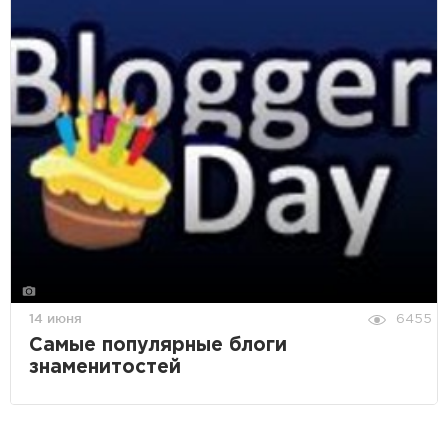
14 июня
6455
Самые популярные блоги
знаменитостей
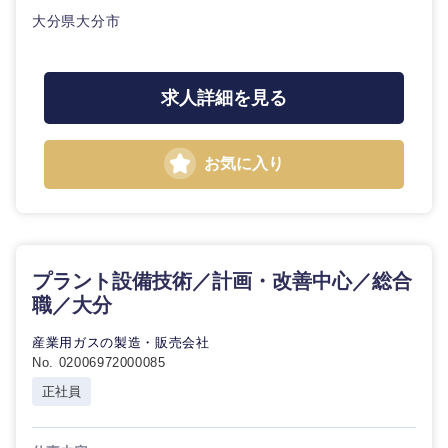
大分県大分市
求人詳細を見る
お気に入り
プラント設備技術／計画・改善中心／総合
職／大分
産業用ガスの製造・販売会社
No. 02006972000085
正社員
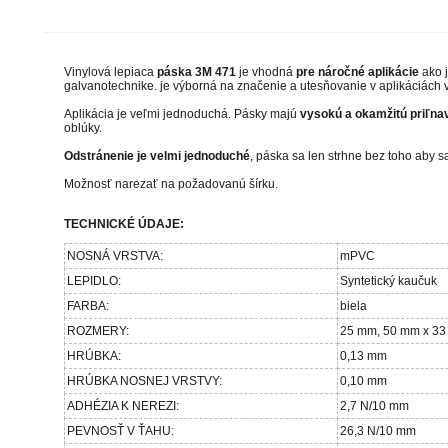
Vinylová lepiaca
páska 3M 471
je vhodná
pre náročné aplikácie
ako 
galvanotechnike. je výborná na značenie a utesňovanie v aplikáciách
Aplikácia je veľmi jednoduchá. Pásky majú
vysokú a okamžitú priľna
oblúky.
Odstránenie je velmi jednoduché
, páska sa len strhne bez toho aby sa
Možnosť narezať na požadovanú šírku.
TECHNICKÉ ÚDAJE:
NOSNÁ VRSTVA:
mPVC
LEPIDLO:
Syntetický kaučuk
FARBA:
biela
ROZMERY:
25 mm, 50 mm x 33
HRÚBKA:
0,13 mm
HRÚBKA NOSNEJ VRSTVY:
0,10 mm
ADHÉZIA K NEREZI:
2,7 N/10 mm
PEVNOSŤ V ŤAHU:
26,3 N/10 mm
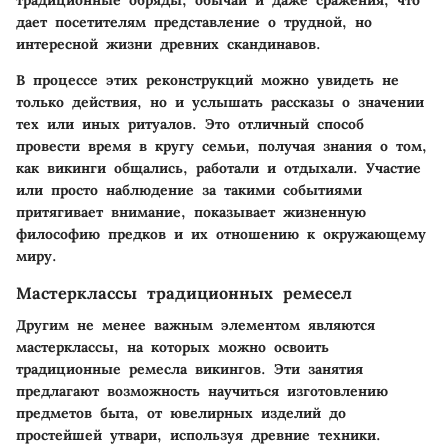
дает посетителям представление о трудной, но
интересной жизни древних скандинавов.
В процессе этих реконструкций можно увидеть не
только действия, но и услышать рассказы о значении
тех или иных ритуалов. Это отличный способ
провести время в кругу семьи, получая знания о том,
как викинги общались, работали и отдыхали. Участие
или просто наблюдение за такими событиями
притягивает внимание, показывает жизненную
философию предков и их отношению к окружающему
миру.
Мастерклассы традиционных ремесел
Другим не менее важным элементом являются
мастерклассы, на которых можно освоить
традиционные ремесла викингов. Эти занятия
предлагают возможность научиться изготовлению
предметов быта, от ювелирных изделий до
простейшей утвари, используя древние техники.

- [Exercise details]: Where the string "páska" turns up in a line of the data above, copy that whole line.

- [Reply to the task]:
páska 3M 471
, páska sa len strhne bez toho aby sa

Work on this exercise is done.